There is as yet no ISIS structure for Indonesia, and pressure from some pro-ISIS quarters to form a unified organisation has not yet succeeded. Fortunately for us, the groups are divided along multiple lines, ideological as well as personal, and fears that a united Jamaah Anshorud Daulah or Anshorud Daulah Islamiyah could emerge, or a Wilayat Nusantara be declared, are still unrealised. If a structure does come into being, it could be more responsive to calls from the ISIS leadership for attacks on Westerners than we have seen thus far.
The Indonesian authorities are right that the risk of a Paris-like spectacular in Jakarta is low. But while the police and army have been focused on going after Indonesia’s most wanted terrorist, Santoso, in the hills of Central Sulawesi, ISIS has succeeded in building a network of supporters in the suburbs of Jakarta.
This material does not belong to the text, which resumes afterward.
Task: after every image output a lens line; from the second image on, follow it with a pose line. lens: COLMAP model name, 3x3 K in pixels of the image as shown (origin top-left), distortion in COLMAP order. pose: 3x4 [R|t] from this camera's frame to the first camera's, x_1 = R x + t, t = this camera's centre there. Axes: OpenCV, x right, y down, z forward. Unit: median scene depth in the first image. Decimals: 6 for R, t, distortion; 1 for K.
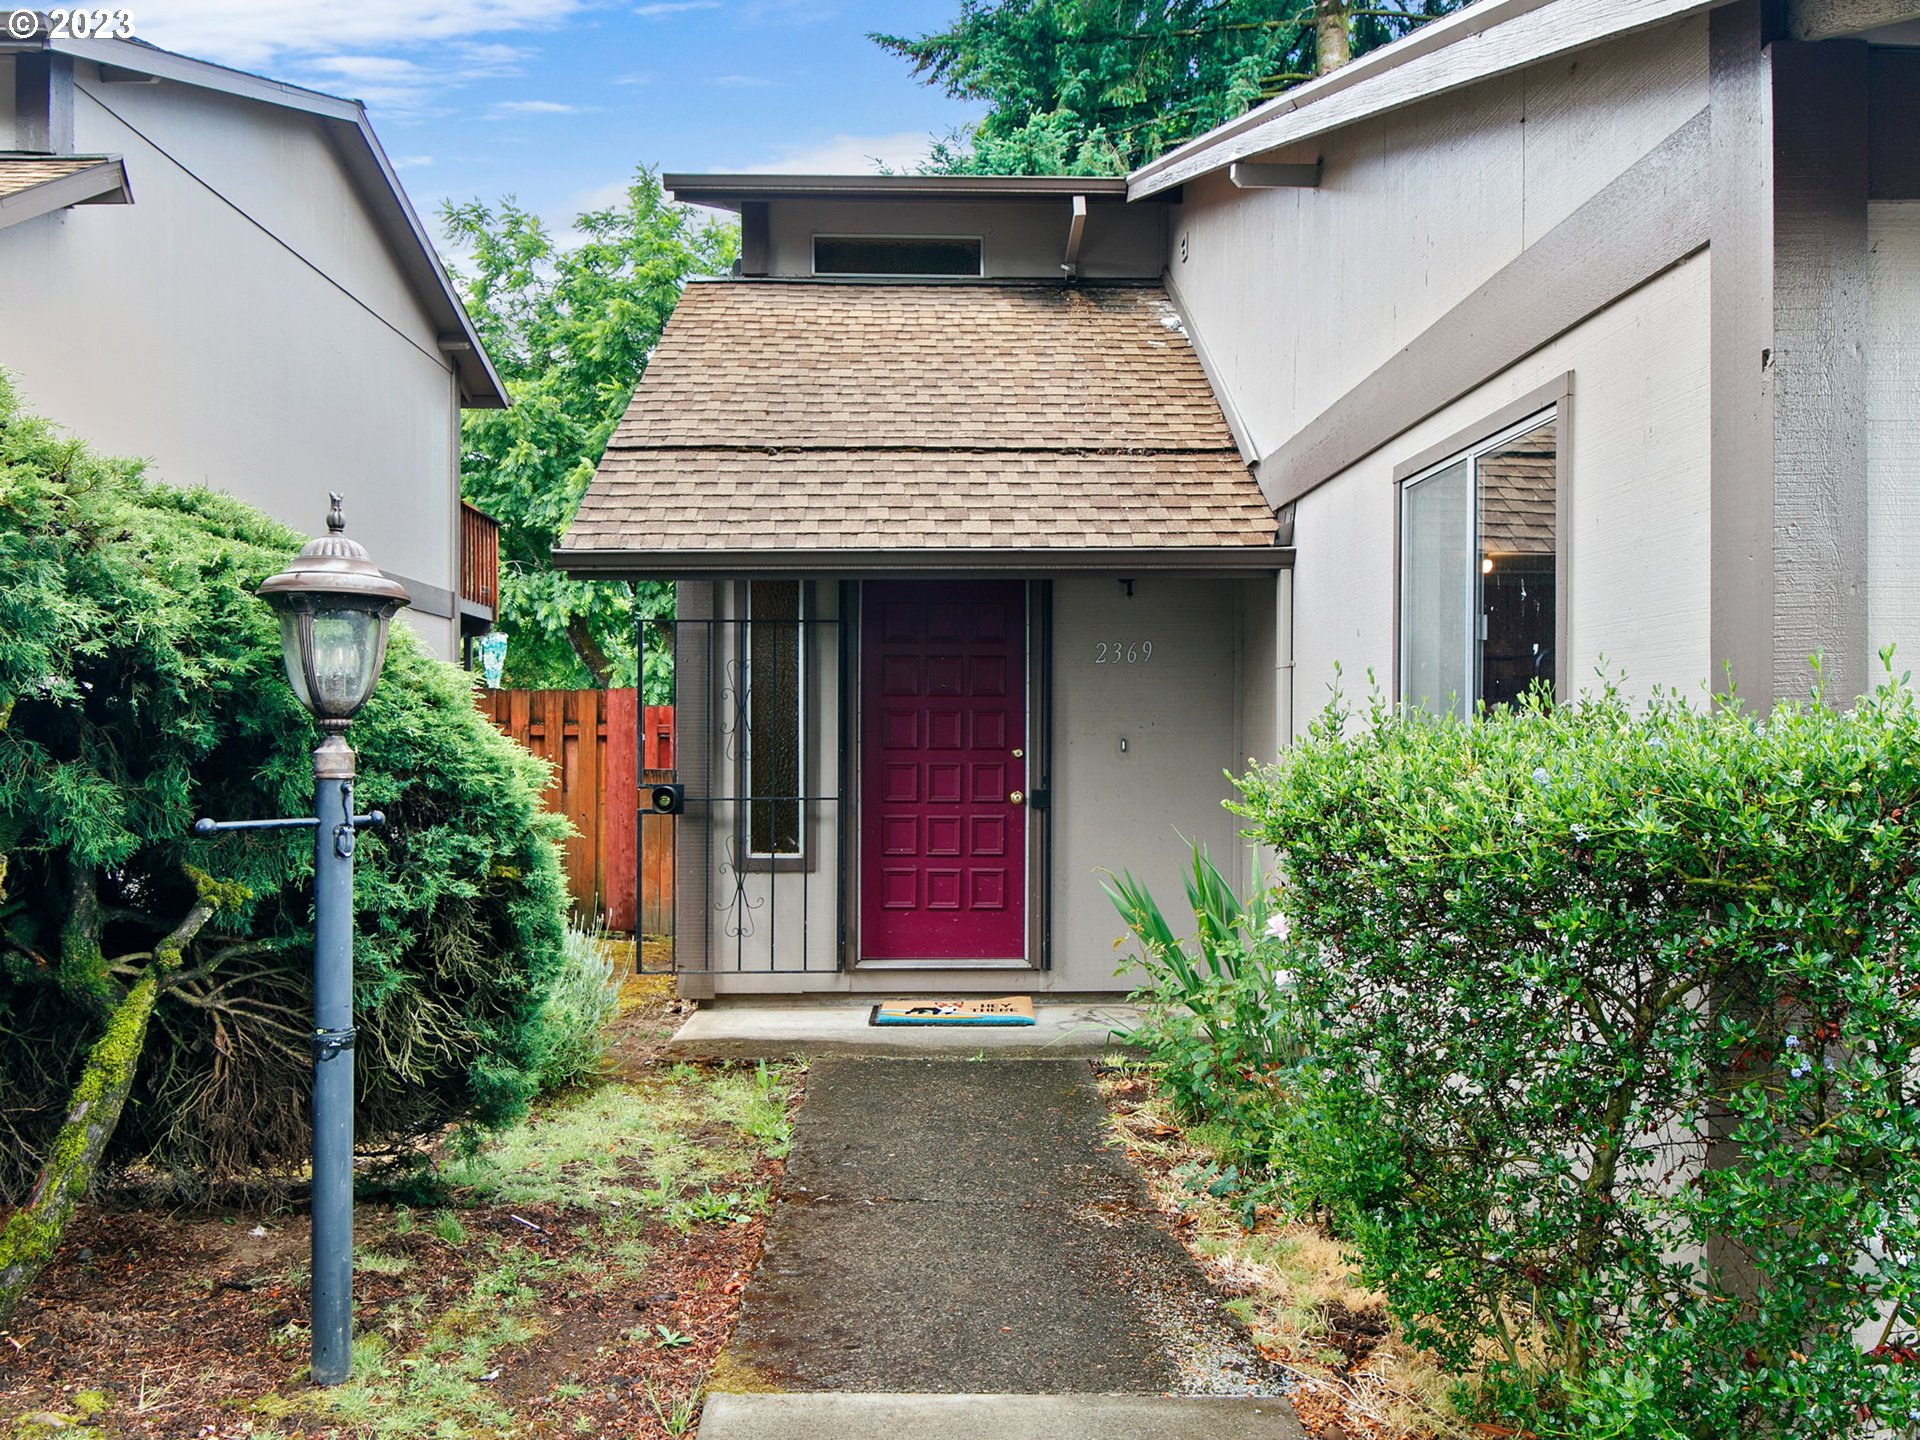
lens RADIAL K [[1436.5, 0, 952.6], [0, 1436.5, 743.8], [0, 0, 1]] dist [0.000775, 0.001029]
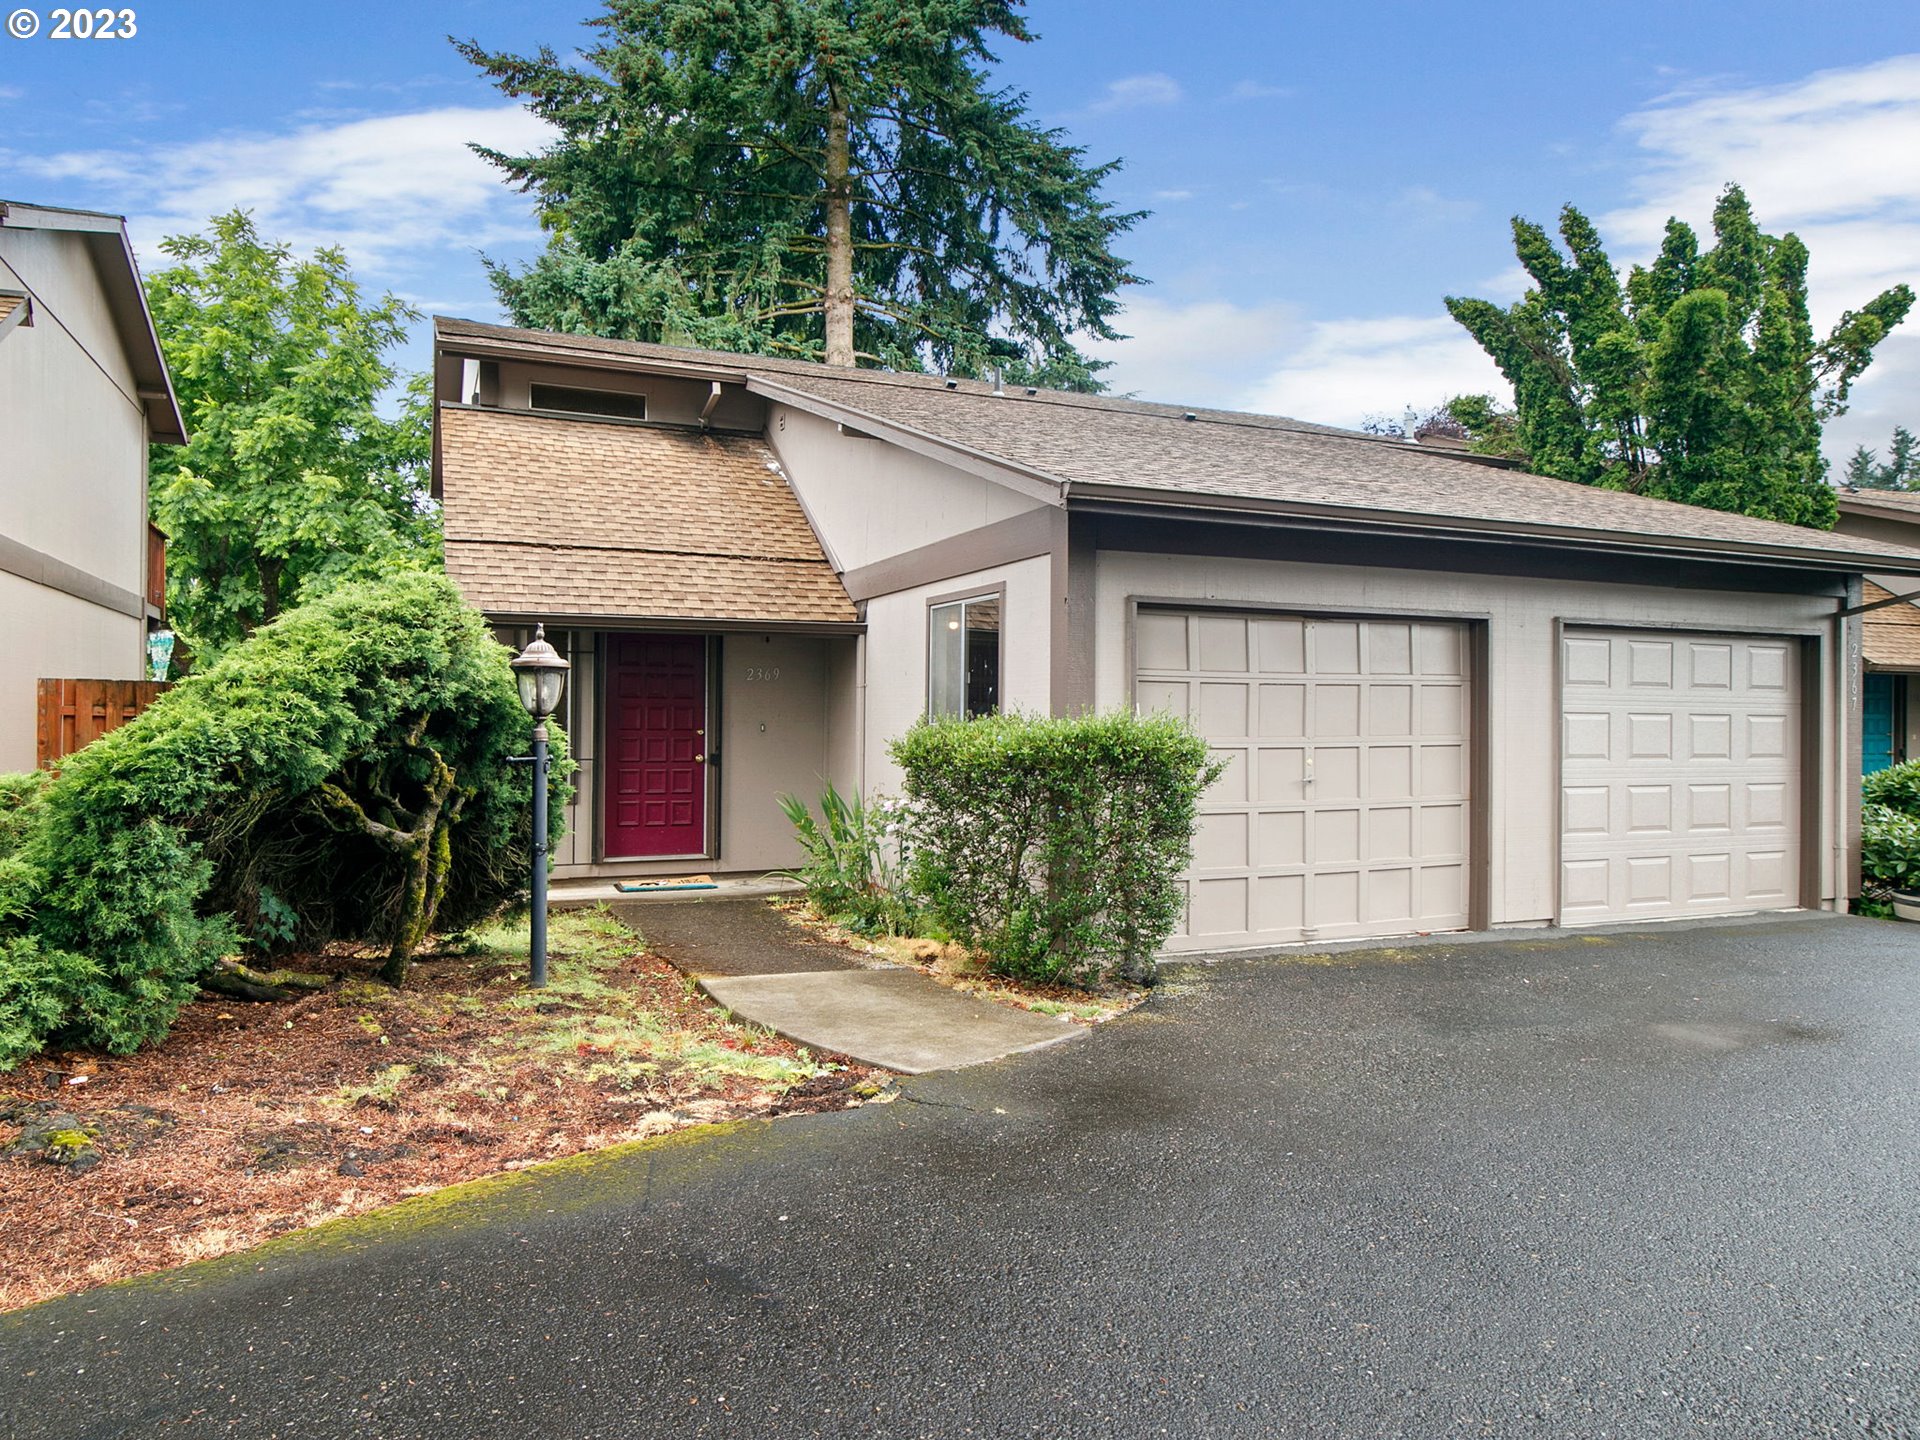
lens RADIAL K [[1274.1, 0, 959.4], [0, 1274.1, 719.4], [0, 0, 1]] dist [-0.001054, 0.000391]
pose [[0.928022, 0.007136, 0.372457, -0.234067], [-0.005255, 0.999968, -0.006065, -0.001259], [-0.372488, 0.003671, 0.928030, -0.515488]]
Bahrun Naim in his 'Lessons' article notes approvingly that the Paris attackers well understood the oath of loyalty they had taken toward ISIS and its consequences. None of the hundreds, maybe more than 1000 Indonesians who have sworn allegiance to ISIS since June 2014 have been asked to demonstrate their obedience to their leader. That could still come.
The essence of terrorism is unpredictability. If we assume that because it’s quiet now in Jakarta, it is going to stay that way, we could be in for an unpleasant surprise.